As distributed generation evolves, it's only logical that the future of the utility industry is in localized power management.  It happened with computing, it happened with cell phones, it's going to happen with your electricity.  Getting your power from one, big, central source that is very far away will become as outdated as landline telephones.  Houses are going to be generating their own electricity, storing it to use later and sharing it with their close neighbors when there is excess (and get paid of course).  You won't need to worry about the power going off for the entire city because a squirrel chomped on a power line 200 miles away anymore.


In one of my favorite TED talks, Steven Strogatz talks about how we and other animals naturally sync (not the Bluetooth kind of way).  In it, he has mesmerizing footage of swarms of birds beautifully moving through the sky together.  They look like they're being orchestrated by a single maestro or even central nervous system.  But they're not; there's no one leader or director, each bird moves independently but in unison as a group.  He says swarms only have 3 simple rules:

1.  They can sense what's around them

2.  They like to form lines (be ordered)

3.  They like to be close to each other but still have some space in between


When predators try to attack a swarm, those in the group don't know exactly what is happening, they just know that they neighbor moved out of the way quickly so they in turn move out of the way.  Their neighbor made a sharp left, so they made a sharp left.  The predator attacking the middle is left with a mouth full of air because the swarm automatically avoided it, without even knowing what was going on.  A single leader's job would be incredibly complicated, instead the swarm knew exactly what to do without even communicating to each other because they just followed those 3 rules.

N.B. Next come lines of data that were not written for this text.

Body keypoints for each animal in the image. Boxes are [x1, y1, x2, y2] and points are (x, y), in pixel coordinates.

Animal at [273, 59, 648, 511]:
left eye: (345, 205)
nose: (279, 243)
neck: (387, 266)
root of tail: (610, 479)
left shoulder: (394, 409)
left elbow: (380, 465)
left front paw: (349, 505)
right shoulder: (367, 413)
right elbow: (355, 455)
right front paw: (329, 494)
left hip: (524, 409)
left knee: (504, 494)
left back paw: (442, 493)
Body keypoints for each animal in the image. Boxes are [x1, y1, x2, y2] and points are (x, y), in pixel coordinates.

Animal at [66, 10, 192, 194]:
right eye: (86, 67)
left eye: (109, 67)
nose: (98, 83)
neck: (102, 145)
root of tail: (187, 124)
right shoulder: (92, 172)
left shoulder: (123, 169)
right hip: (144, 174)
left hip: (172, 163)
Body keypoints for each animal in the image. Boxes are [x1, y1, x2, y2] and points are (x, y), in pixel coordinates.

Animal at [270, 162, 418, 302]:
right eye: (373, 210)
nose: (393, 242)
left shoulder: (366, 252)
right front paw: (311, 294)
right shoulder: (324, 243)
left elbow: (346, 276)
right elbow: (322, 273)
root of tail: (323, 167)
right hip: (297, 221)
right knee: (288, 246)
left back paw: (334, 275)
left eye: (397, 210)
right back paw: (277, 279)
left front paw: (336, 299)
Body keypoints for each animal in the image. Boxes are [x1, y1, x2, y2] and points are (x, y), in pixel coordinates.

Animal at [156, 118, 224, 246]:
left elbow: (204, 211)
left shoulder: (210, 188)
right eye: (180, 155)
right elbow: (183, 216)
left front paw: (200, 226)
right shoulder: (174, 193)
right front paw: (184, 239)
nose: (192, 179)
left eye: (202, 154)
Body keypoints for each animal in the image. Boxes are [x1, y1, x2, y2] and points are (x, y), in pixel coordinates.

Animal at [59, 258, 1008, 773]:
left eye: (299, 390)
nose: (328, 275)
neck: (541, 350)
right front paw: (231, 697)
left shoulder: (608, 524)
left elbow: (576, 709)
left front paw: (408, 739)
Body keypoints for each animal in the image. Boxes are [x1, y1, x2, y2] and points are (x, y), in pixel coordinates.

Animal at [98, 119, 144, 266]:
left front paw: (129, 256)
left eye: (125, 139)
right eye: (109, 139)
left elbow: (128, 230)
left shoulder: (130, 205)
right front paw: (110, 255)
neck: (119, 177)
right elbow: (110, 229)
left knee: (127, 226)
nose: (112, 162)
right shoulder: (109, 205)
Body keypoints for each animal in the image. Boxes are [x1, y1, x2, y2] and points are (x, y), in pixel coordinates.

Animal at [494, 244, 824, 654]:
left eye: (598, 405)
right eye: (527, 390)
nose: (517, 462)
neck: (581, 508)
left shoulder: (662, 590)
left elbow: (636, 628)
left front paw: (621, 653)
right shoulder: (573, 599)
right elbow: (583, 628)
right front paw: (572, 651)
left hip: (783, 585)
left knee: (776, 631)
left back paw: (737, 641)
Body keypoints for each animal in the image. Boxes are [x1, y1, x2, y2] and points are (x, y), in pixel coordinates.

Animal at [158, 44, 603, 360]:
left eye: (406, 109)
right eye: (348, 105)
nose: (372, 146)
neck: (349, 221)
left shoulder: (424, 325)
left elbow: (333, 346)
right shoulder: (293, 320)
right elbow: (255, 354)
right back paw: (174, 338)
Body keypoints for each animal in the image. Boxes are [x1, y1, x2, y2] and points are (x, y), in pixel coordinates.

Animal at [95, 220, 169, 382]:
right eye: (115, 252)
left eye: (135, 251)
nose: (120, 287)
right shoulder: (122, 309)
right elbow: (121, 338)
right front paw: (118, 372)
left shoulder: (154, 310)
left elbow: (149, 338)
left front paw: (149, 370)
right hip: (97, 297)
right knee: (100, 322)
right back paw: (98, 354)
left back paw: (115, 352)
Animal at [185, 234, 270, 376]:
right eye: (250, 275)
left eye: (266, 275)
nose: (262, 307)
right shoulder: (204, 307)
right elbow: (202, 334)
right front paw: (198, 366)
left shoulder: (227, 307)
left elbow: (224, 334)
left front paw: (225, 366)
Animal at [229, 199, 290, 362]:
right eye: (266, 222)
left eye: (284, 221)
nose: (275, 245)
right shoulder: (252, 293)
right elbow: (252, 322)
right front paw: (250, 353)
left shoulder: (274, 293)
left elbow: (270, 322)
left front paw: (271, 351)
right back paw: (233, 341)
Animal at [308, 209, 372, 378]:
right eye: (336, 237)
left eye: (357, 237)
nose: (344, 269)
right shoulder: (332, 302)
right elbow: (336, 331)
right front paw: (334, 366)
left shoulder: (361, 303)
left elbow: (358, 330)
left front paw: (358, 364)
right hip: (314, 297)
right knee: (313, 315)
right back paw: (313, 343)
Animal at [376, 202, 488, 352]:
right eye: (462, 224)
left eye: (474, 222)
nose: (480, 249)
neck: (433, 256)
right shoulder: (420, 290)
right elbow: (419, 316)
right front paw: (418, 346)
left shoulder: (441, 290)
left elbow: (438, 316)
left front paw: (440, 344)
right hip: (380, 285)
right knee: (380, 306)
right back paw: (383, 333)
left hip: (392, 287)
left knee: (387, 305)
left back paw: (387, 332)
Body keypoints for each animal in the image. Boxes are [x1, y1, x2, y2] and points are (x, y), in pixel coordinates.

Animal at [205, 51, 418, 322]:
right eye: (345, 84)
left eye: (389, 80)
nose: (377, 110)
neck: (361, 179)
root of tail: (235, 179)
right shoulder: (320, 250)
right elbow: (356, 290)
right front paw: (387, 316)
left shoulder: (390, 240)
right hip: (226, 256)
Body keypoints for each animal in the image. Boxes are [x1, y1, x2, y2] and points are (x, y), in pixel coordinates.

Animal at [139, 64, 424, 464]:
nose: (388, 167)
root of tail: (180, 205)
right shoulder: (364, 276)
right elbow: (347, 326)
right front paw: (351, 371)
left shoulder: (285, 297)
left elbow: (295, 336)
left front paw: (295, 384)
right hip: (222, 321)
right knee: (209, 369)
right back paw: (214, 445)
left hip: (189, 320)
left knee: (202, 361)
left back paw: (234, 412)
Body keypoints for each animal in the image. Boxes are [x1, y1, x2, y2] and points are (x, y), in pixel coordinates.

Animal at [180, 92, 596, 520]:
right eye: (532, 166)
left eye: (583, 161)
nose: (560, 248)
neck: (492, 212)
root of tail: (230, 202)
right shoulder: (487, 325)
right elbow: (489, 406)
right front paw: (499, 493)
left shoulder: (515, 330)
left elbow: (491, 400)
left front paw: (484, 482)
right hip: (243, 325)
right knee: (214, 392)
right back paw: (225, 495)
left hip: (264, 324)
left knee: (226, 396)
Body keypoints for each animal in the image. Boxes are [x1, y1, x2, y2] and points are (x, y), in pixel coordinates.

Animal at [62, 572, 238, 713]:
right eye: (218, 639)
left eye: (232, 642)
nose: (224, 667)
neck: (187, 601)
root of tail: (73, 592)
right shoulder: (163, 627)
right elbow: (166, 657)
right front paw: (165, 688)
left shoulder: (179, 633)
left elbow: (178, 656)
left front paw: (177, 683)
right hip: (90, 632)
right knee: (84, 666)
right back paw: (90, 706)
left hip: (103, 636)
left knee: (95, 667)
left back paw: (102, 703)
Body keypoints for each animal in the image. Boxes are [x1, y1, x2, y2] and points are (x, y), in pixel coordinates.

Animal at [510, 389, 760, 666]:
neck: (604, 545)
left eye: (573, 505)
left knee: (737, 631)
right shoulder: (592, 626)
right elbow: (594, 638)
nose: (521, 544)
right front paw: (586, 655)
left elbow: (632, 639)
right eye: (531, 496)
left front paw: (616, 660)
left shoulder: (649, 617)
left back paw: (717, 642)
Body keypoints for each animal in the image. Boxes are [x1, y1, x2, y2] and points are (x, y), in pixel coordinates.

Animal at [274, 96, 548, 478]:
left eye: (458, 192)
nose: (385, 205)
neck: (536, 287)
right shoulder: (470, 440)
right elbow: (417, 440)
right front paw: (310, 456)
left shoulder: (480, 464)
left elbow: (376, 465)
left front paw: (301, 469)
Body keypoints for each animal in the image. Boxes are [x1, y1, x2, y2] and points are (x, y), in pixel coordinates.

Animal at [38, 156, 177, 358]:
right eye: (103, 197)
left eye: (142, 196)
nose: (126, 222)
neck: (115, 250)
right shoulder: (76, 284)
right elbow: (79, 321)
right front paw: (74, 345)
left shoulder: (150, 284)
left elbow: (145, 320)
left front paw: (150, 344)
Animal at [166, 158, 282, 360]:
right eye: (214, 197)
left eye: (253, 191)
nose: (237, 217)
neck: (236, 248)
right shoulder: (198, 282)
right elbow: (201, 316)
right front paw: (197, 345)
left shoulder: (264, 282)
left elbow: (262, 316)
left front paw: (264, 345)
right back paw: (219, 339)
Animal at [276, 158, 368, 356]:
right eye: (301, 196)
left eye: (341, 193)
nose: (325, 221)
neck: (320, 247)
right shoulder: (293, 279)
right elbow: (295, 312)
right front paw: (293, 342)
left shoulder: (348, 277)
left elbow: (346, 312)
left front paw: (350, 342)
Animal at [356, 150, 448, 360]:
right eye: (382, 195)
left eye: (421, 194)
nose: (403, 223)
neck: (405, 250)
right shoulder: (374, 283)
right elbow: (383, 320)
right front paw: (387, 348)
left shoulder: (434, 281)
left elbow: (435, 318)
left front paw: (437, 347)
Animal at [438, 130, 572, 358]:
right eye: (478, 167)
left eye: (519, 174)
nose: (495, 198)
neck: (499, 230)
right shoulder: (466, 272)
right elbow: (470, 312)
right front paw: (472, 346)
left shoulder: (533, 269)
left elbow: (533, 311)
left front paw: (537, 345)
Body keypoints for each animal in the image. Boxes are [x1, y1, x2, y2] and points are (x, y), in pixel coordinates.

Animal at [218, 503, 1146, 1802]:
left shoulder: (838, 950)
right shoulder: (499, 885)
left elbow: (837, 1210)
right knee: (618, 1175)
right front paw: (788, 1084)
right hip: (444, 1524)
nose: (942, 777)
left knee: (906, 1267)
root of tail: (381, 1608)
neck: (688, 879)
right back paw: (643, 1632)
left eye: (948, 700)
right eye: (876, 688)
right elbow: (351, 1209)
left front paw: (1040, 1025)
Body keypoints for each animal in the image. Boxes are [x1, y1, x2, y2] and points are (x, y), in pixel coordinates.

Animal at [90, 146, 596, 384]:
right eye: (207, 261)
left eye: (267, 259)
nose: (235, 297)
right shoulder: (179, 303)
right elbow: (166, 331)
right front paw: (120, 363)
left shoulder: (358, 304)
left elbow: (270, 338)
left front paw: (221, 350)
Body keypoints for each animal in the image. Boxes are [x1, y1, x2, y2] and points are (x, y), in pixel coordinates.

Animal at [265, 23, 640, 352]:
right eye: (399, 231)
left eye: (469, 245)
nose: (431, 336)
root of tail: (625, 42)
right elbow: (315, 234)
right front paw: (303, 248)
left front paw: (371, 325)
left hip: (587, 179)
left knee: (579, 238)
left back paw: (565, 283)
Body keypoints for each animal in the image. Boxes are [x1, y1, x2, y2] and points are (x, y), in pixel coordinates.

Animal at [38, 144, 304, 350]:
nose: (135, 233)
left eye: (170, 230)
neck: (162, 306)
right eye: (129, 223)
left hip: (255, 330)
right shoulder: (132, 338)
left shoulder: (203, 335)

I bring this up because localized power management will eventually do the same thing, it will act as one swarm but with no single leader.  Except in this case the predator is power outages, it could even be clouds.  Yes clouds.  Shade is the enemy of solar power and clouds passing overhead cause intermittent power fluctuations.  Just like anything else, stability and consistency is the name of the game so these variable changes cause problems in power management.  


But don't worry, we're just going to take notes from Mother Nature on how to combat this.  We won't need a central player or advanced algorithm to predict what will happen and direct the power to different houses depending on its usage.  The houses will all communicate with each other, when one needs more power it will be sent some, when another is temporarily shaded it too will be helped by other houses that aren't shaded.  Localized power management will act as a swarm, each unit acting independently but the group as a whole will be one efficient system.  And it will follow the same 3 rules that birds and fish have been using for millions of years.


"I would feel more optimistic about a bright future for man if he spent less time proving that he can outwit Nature and more time tasting her sweetness and respecting her seniority."